-- Vorliegender Text --
↓

Mit Kindern Gott feiern
„Man sieht nur mit dem Herzen gut …“ - darum geht es, wenn wir uns den Geheimnissen des Alltags nähern wollen.
Liturgie bedeutet, in Gott das Leben zu feiern, zu bedenken und zu gestalten, darin einerseits das Leben mit seinen Fragen und Sehnsüchten zur Sprache zu bringen und andererseits von Gott her Antwort, Kraft und Hilfe zu erfahren. Zentrale Inhalte jeder Liturgiefeier sind der Tod und die Auferstehung Jesu Christi, die das menschliche und christliche Leben deuten.
Gott möchte in jede Lebenssituation sein Wort und damit sich selbst hineinsprechen, in Zeichenvollzügen seine Nähe erfahrbar und seine Begleitung spürbar machen. Dies geschieht in der Gottesdienstgemeinschaft. Wesentliche Merkmale des In-Gott-Seins sind die Freude und der Friede des Herzens.

↑

[Einträge aus einer Datenquelle]
↓

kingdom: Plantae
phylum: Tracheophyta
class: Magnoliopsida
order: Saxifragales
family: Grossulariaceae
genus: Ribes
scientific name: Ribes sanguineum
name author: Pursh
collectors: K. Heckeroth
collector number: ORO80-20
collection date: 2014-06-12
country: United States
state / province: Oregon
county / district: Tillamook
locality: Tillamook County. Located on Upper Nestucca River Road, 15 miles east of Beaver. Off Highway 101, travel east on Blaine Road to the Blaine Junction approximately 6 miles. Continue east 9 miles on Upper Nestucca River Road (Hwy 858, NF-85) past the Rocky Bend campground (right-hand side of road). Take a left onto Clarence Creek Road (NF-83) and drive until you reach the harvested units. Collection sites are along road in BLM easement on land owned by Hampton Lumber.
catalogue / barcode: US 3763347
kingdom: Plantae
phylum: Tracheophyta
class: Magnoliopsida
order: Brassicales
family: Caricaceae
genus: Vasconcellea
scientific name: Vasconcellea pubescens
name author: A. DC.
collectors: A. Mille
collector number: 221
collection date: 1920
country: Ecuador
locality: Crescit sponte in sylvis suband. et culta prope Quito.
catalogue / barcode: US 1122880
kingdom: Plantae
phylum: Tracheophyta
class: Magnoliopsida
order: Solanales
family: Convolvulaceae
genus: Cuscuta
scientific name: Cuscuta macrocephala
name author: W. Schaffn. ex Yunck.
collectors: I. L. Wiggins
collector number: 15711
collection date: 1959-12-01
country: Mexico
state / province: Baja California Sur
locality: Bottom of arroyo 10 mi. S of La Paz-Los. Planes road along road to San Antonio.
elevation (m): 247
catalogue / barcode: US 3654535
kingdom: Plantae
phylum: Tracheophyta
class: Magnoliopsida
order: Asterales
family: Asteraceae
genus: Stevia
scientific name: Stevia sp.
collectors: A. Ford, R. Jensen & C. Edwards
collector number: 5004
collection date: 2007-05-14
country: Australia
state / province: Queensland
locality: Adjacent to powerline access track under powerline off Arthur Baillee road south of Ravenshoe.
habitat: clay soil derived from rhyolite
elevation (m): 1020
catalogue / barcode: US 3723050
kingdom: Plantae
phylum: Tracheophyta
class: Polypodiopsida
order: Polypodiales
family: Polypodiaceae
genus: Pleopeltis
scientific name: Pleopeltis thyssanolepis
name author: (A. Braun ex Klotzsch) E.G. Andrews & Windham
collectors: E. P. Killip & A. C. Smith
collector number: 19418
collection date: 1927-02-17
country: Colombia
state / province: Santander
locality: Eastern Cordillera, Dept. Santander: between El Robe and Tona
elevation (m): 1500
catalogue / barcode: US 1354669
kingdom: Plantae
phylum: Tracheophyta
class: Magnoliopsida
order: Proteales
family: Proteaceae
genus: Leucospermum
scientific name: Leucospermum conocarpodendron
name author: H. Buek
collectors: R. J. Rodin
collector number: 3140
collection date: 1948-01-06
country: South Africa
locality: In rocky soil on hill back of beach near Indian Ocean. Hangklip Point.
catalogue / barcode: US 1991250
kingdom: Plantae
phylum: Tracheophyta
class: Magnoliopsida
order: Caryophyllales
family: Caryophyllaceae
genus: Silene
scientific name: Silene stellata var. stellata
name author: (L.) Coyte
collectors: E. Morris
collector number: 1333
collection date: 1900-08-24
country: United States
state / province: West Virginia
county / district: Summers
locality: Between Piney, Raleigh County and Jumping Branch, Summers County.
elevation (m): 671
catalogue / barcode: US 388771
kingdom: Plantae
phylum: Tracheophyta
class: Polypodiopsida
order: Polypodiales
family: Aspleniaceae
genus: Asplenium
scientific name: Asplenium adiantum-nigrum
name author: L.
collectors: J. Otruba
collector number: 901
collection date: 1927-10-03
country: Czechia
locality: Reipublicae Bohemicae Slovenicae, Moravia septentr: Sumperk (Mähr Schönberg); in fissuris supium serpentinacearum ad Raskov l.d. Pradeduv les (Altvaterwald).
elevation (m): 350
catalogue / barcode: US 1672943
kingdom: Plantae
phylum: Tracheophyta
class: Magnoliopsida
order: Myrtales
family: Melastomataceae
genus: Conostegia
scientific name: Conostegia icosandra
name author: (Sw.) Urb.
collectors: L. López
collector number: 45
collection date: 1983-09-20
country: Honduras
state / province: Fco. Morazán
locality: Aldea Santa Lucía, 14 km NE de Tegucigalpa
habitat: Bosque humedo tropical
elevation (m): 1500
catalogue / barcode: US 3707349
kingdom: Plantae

↑

-- Aufgaben --
a - Schreiben Sie aus dem vorliegenden Text alles von „Mit Kindern Gott“ bis hinunter zu „Friede des Herzens.“ ab.
b - Geben Sie zu jeder Aussage an, ob sie mit dem vorliegenden Text übereinstimmt, und zitieren Sie jeweils die entscheidenden Worte: (i) Tod und Auferstehung Jesu Christi sind zentrale Inhalte jeder Liturgiefeier. (ii) Gottes Nähe wird vor allem im stillen Gebet des Einzelnen erfahrbar. (iii) Freude und Friede des Herzens gelten als wesentliche Merkmale des In-Gott-Seins.
Stützen Sie sich ausschließlich auf den Text.

-- Lösungen je Aufgabe --
a -
Mit Kindern Gott feiern
„Man sieht nur mit dem Herzen gut …“ - darum geht es, wenn wir uns den Geheimnissen des Alltags nähern wollen.
Liturgie bedeutet, in Gott das Leben zu feiern, zu bedenken und zu gestalten, darin einerseits das Leben mit seinen Fragen und Sehnsüchten zur Sprache zu bringen und andererseits von Gott her Antwort, Kraft und Hilfe zu erfahren. Zentrale Inhalte jeder Liturgiefeier sind der Tod und die Auferstehung Jesu Christi, die das menschliche und christliche Leben deuten.
Gott möchte in jede Lebenssituation sein Wort und damit sich selbst hineinsprechen, in Zeichenvollzügen seine Nähe erfahrbar und seine Begleitung spürbar machen. Dies geschieht in der Gottesdienstgemeinschaft. Wesentliche Merkmale des In-Gott-Seins sind die Freude und der Friede des Herzens.

b -
(i) Ja: „Zentrale Inhalte jeder Liturgiefeier sind der Tod und die Auferstehung Jesu Christi“
(ii) Nein: „Dies geschieht in der Gottesdienstgemeinschaft.“
(iii) Ja: „Wesentliche Merkmale des In-Gott-Seins sind die Freude und der Friede des Herzens.“